• **INSTRUCTIONS TO FOLLOW**: Repeat the data precisely as given.

• **TASK MATERIAL**:

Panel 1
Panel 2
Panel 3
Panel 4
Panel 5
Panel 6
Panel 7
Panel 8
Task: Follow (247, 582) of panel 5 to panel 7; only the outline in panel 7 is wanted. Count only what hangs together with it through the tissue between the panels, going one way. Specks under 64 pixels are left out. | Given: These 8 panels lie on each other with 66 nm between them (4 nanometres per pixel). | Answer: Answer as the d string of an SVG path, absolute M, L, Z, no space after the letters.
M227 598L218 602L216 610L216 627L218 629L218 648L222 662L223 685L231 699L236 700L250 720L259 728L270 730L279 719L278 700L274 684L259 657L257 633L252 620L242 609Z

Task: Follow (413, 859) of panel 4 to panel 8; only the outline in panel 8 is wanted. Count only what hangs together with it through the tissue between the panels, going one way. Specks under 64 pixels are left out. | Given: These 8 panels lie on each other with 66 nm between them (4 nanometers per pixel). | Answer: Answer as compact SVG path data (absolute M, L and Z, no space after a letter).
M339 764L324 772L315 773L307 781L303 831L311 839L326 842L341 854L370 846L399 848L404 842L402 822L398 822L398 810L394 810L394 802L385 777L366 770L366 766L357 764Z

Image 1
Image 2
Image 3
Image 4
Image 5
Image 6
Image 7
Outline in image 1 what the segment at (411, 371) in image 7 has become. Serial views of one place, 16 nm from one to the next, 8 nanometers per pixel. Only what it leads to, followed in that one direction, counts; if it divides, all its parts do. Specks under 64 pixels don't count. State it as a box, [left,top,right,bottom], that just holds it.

• **ANSWER BOX**:
Panel 1
Panel 2
Panel 3
Panel 4
Panel 5
Panel 6
Panel 7
Panel 8
Task: Follow (247, 582) of panel 5 to panel 7; only the outline in panel 7 is wanted. Count only what hangs together with it through the tissue between the panels, going one way. Specks under 64 pixels are left out. | Given: These 8 panels lie on each other with 66 nm between them (4 nanometres per pixel). | Answer: Answer as the d string of an SVG path, absolute M, L, Z, no space after the letters.
M227 598L218 602L216 610L216 627L218 629L218 648L222 662L223 685L231 699L236 700L250 720L259 728L270 730L279 719L278 700L274 684L259 657L257 633L252 620L242 609Z

Task: Follow (413, 859) of panel 4 to panel 8; only the outline in panel 8 is wanted. Count only what hangs together with it through the tissue between the panels, going one way. Specks under 64 pixels are left out. | Given: These 8 panels lie on each other with 66 nm between them (4 nanometers per pixel). | Answer: Answer as compact SVG path data (absolute M, L and Z, no space after a letter).
M339 764L324 772L315 773L307 781L303 831L311 839L326 842L341 854L370 846L399 848L404 842L402 822L398 822L398 810L394 810L394 802L385 777L366 770L366 766L357 764Z

Image 1
Image 2
Image 3
Image 4
Image 5
Image 6
Image 7
Outline in image 1 what the segment at (411, 371) in image 7 has become. Serial views of one place, 16 nm from one to the next, 8 nanometers per pixel. Only what it leads to, followed in that one direction, counts; if it divides, all its parts do. Specks under 64 pixels don't count. State it as a box, [left,top,right,bottom], that just holds it.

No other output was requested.